Kindred spirits, we are. I’m resisting the siren call of the bed right now. I’d like to clean the kitchen and get started on some laundry. It’s a battle – war even. Connie vs. The Bed
Sadly, I can’t take many naps anymore due to our sleep schedule. Awaking at 5am, and then going back to sleep a couple of hours afterward would put my sleep schedule on a crash course with a black hole – in which I will never come out of. I’ve got my schedule pretty much worked out and I don’t want to mess it up. Doesn’t mean I don’t miss those naps though. 😦
Naps! It’s been so long since I took a nap I can’t remember it. When my boys were little I would put them down for their afternoon nap and then sneak in a 20-minute nap for me. That ended years ago, and I’ve never been able to do it since. I envy you the ability to overcome guilt and just…sleep. What a concept. I can almost feel these oh-so-many threadcount sheets. Mmmmmm…
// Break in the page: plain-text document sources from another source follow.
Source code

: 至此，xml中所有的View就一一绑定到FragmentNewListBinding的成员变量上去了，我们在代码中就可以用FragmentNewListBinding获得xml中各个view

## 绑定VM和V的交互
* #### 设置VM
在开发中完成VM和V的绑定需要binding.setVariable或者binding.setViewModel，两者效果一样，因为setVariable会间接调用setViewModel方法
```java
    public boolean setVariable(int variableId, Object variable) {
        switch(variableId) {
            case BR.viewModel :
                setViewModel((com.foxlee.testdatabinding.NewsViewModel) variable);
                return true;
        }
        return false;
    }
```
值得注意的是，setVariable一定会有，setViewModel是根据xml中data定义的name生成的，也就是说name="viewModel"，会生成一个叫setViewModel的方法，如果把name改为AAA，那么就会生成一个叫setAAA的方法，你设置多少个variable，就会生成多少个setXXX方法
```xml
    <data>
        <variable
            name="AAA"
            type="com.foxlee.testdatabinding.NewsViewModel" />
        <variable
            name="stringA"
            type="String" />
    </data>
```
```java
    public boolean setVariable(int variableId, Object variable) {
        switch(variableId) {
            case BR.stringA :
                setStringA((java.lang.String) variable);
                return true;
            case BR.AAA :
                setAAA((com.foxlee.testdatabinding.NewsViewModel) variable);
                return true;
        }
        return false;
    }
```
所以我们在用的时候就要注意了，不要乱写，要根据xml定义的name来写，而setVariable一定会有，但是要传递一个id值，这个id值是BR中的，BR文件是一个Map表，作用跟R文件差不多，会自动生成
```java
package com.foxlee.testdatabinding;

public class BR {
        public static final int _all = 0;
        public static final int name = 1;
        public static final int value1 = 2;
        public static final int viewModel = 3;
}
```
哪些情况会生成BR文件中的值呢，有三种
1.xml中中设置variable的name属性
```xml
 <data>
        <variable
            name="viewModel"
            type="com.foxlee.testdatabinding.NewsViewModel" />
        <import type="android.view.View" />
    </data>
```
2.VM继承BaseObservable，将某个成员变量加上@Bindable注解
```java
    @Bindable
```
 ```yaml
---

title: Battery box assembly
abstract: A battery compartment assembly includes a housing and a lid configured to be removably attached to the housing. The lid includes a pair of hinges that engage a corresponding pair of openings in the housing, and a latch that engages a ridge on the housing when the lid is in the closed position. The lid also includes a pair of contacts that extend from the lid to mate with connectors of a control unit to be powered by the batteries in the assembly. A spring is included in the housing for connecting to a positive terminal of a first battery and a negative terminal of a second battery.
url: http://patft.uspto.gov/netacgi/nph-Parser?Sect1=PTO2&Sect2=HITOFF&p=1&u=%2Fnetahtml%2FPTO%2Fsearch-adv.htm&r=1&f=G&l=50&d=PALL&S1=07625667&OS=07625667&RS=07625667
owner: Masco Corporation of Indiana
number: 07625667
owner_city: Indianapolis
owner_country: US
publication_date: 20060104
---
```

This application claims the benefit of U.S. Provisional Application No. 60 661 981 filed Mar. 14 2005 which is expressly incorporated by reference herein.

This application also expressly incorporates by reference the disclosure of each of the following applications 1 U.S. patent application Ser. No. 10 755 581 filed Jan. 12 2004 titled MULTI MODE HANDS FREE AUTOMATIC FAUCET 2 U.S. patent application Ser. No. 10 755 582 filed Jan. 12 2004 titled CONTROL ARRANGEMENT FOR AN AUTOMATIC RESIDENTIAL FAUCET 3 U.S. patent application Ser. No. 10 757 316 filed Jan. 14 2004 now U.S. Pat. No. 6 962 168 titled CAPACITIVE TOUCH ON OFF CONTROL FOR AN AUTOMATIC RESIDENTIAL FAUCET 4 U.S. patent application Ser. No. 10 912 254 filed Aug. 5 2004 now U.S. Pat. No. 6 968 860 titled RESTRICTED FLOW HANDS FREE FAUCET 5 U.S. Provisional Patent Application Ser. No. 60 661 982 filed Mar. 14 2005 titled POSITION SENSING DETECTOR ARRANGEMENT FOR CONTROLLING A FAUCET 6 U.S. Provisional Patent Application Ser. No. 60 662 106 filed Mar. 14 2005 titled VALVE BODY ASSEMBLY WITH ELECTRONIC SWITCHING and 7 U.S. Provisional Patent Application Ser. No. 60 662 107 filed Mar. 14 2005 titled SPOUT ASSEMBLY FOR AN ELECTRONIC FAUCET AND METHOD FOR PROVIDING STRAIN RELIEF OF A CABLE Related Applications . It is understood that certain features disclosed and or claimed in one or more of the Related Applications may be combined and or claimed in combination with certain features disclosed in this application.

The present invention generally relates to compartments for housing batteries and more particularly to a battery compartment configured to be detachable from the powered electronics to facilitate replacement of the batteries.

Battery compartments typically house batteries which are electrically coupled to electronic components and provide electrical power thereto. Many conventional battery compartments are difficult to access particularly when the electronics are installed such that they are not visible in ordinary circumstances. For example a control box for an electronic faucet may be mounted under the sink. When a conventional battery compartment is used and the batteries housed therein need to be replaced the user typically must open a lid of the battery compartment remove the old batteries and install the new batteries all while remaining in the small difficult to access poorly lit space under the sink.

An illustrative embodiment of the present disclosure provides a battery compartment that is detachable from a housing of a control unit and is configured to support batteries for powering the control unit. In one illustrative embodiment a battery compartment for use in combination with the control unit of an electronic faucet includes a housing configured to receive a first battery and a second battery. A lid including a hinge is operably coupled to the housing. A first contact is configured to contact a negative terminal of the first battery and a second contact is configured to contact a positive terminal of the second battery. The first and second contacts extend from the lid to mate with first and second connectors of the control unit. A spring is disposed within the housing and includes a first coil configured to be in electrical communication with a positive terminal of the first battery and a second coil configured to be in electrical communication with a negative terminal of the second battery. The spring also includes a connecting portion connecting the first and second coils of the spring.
My husband, on the other hand, is a great napper. He can sleep for 3 hours in the afternoon and still go to bed at 9pm and sleep until I roust him out at 6am. I don’t see how he can sleep that much but he seems to have no problems with it. Me, I tell him he’s sleeping his life away! We’ve only got so many years left, and he wants to spend them sleeping? I guess so, and maybe he’s the sane one here. He relaxes and sleeps, I go full-tilt and stay tired–but hate to go to bed until I can’t keep my eyes open any longer, for fear of losing some time.
Came over to thank you for the tip on Aqua Net for static. I could electrocute myself lately by touching a light switch. I always ground myself before touching my laptop of course wouldn’t want to kill both of us.
I think after reading this post about naps, I’m ready for one. I love naps, wish I had the silk nightwear or napwere to wear for the occasion. =)
Well, welcome! Stick around!
My, I could’ve written this. It’s only in recent years that I have claimed my genetic disposition and fully embraced the richness of a good nap. Indeed, a power nap is anathema! I till take Gleason (the lab) to bed for a good hour or two.
I love the photo of your bed. I need to get our room in shape. Alas, my other half doesn’t approach decadence in the same manner as I.
I love my bed. And I so miss it this afternoon. I had a carb-or-iffic lunch and my head’s about to hit my desk.
With 2 kids (one just under 4), I’m the queen of the power naps…30 minutes tops. But, if given the chance, I can get in bed and easy get in 2 hours! Ahhhh.
I’m pleased you can do it. When the boy was small, I couldn’t nap to save my life. I think he was 2 before I lost that glazed, red-eyes with dark circles reflection in the mirror.